(Records shown begins)
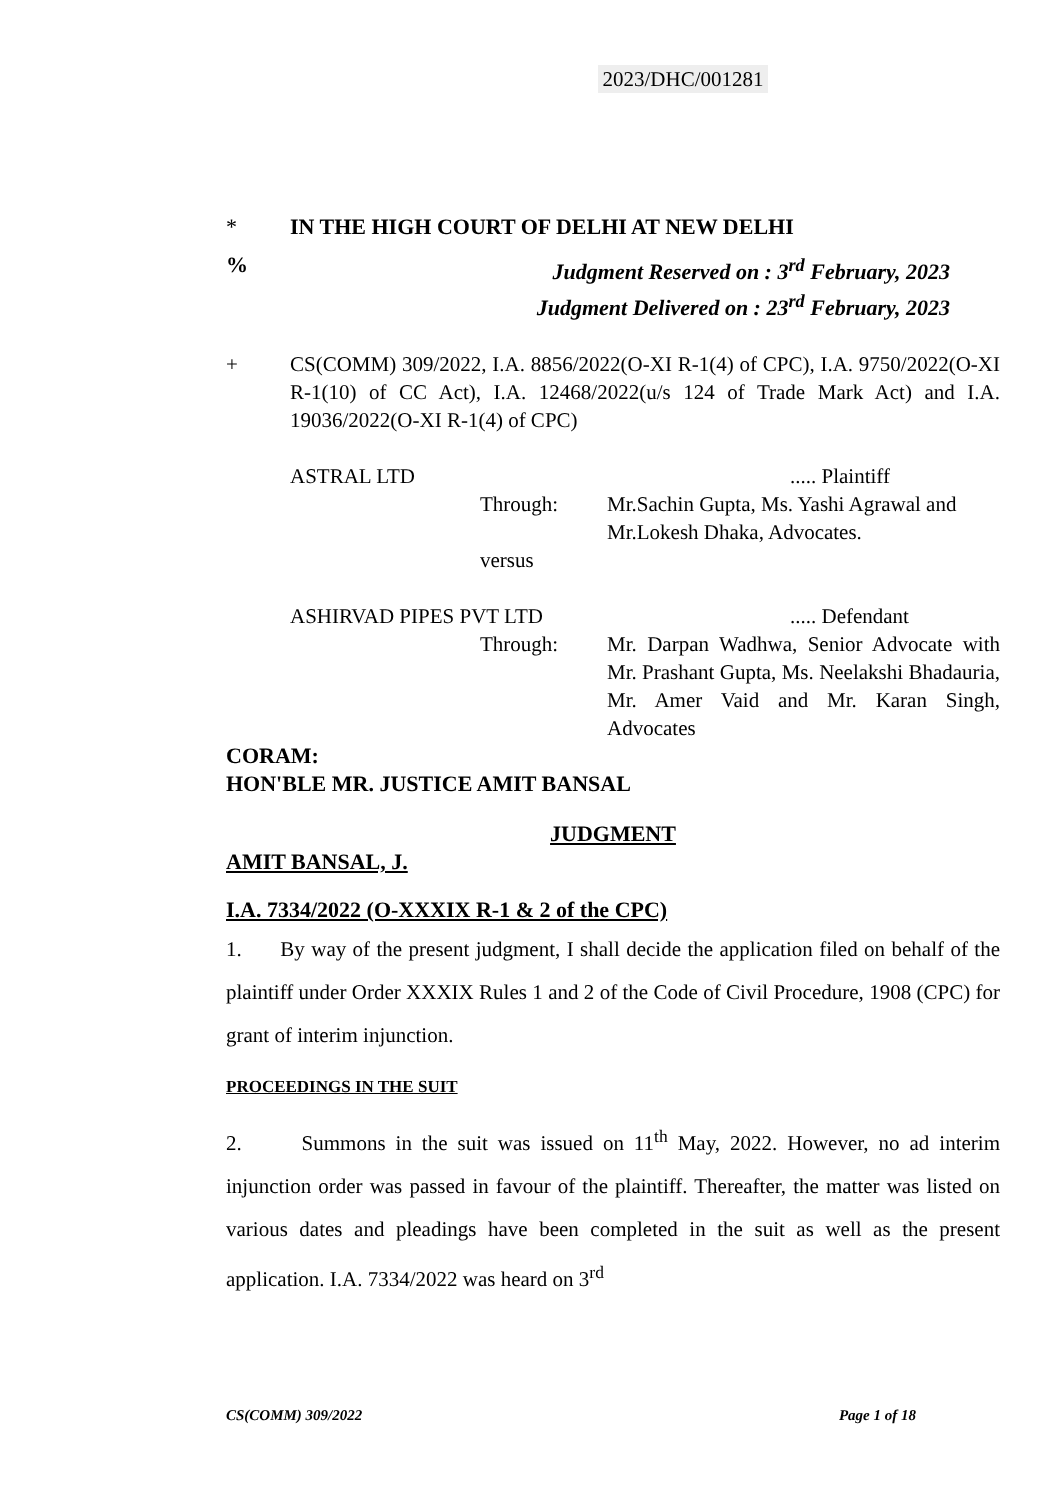2023/DHC/001281
* IN THE HIGH COURT OF DELHI AT NEW DELHI
% Judgment Reserved on : 3<sup>rd</sup> February, 2023
Judgment Delivered on : 23<sup>rd</sup> February, 2023
+ CS(COMM) 309/2022, I.A. 8856/2022(O-XI R-1(4) of CPC), I.A. 9750/2022(O-XI R-1(10) of CC Act), I.A. 12468/2022(u/s 124 of Trade Mark Act) and I.A. 19036/2022(O-XI R-1(4) of CPC)
ASTRAL LTD ..... Plaintiff
Through: Mr.Sachin Gupta, Ms. Yashi Agrawal and Mr.Lokesh Dhaka, Advocates.
versus
ASHIRVAD PIPES PVT LTD ..... Defendant
Through: Mr. Darpan Wadhwa, Senior Advocate with Mr. Prashant Gupta, Ms. Neelakshi Bhadauria, Mr. Amer Vaid and Mr. Karan Singh, Advocates
CORAM:
HON'BLE MR. JUSTICE AMIT BANSAL
JUDGMENT
AMIT BANSAL, J.
I.A. 7334/2022 (O-XXXIX R-1 & 2 of the CPC)
1. By way of the present judgment, I shall decide the application filed on behalf of the plaintiff under Order XXXIX Rules 1 and 2 of the Code of Civil Procedure, 1908 (CPC) for grant of interim injunction.
PROCEEDINGS IN THE SUIT
2. Summons in the suit was issued on 11<sup>th</sup> May, 2022. However, no ad interim injunction order was passed in favour of the plaintiff. Thereafter, the matter was listed on various dates and pleadings have been completed in the suit as well as the present application. I.A. 7334/2022 was heard on 3<sup>rd</sup>
CS(COMM) 309/2022 Page 1 of 18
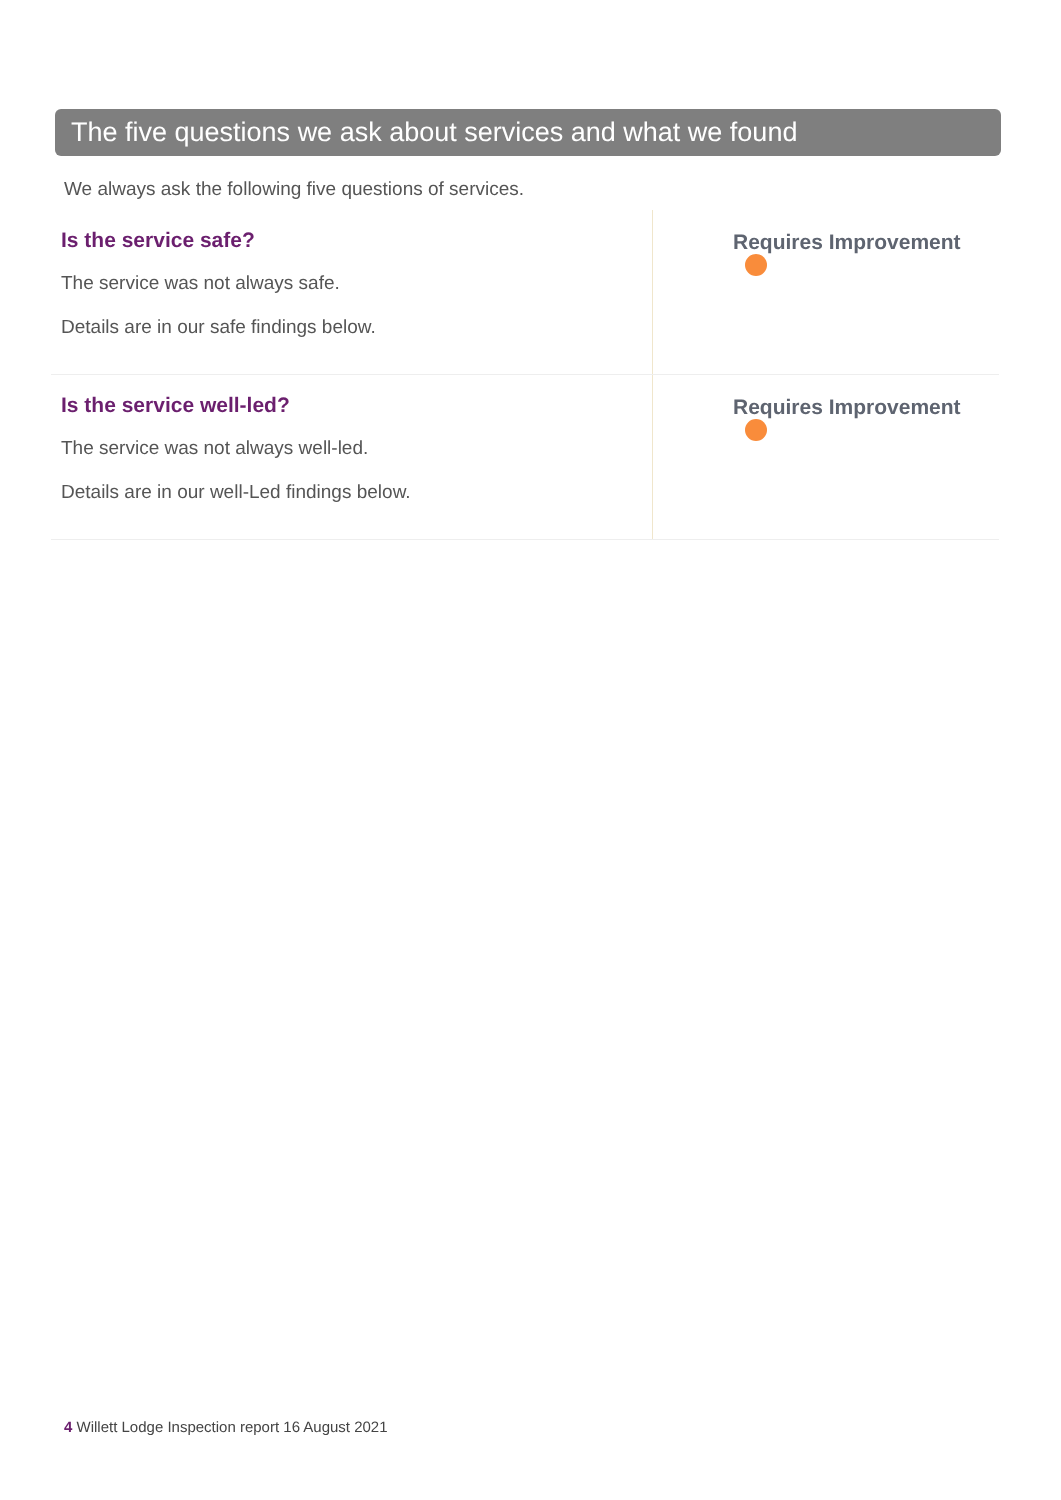The five questions we ask about services and what we found
We always ask the following five questions of services.
| Is the service safe? The service was not always safe. Details are in our safe findings below. | Requires Improvement |
| Is the service well-led? The service was not always well-led. Details are in our well-Led findings below. | Requires Improvement |
4 Willett Lodge Inspection report 16 August 2021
(Records shown ends)
**Work instructions**
The entries above are to be repeated in full, except for their pictures.

**Written solution**
2023/DHC/001281
* IN THE HIGH COURT OF DELHI AT NEW DELHI
% Judgment Reserved on : 3<sup>rd</sup> February, 2023
Judgment Delivered on : 23<sup>rd</sup> February, 2023
+ CS(COMM) 309/2022, I.A. 8856/2022(O-XI R-1(4) of CPC), I.A. 9750/2022(O-XI R-1(10) of CC Act), I.A. 12468/2022(u/s 124 of Trade Mark Act) and I.A. 19036/2022(O-XI R-1(4) of CPC)
ASTRAL LTD ..... Plaintiff
Through: Mr.Sachin Gupta, Ms. Yashi Agrawal and Mr.Lokesh Dhaka, Advocates.
versus
ASHIRVAD PIPES PVT LTD ..... Defendant
Through: Mr. Darpan Wadhwa, Senior Advocate with Mr. Prashant Gupta, Ms. Neelakshi Bhadauria, Mr. Amer Vaid and Mr. Karan Singh, Advocates
CORAM:
HON'BLE MR. JUSTICE AMIT BANSAL
JUDGMENT
AMIT BANSAL, J.
I.A. 7334/2022 (O-XXXIX R-1 & 2 of the CPC)
1. By way of the present judgment, I shall decide the application filed on behalf of the plaintiff under Order XXXIX Rules 1 and 2 of the Code of Civil Procedure, 1908 (CPC) for grant of interim injunction.
PROCEEDINGS IN THE SUIT
2. Summons in the suit was issued on 11<sup>th</sup> May, 2022. However, no ad interim injunction order was passed in favour of the plaintiff. Thereafter, the matter was listed on various dates and pleadings have been completed in the suit as well as the present application. I.A. 7334/2022 was heard on 3<sup>rd</sup>
CS(COMM) 309/2022 Page 1 of 18
The five questions we ask about services and what we found
We always ask the following five questions of services.
| Is the service safe? The service was not always safe. Details are in our safe findings below. | Requires Improvement |
| Is the service well-led? The service was not always well-led. Details are in our well-Led findings below. | Requires Improvement |
4 Willett Lodge Inspection report 16 August 2021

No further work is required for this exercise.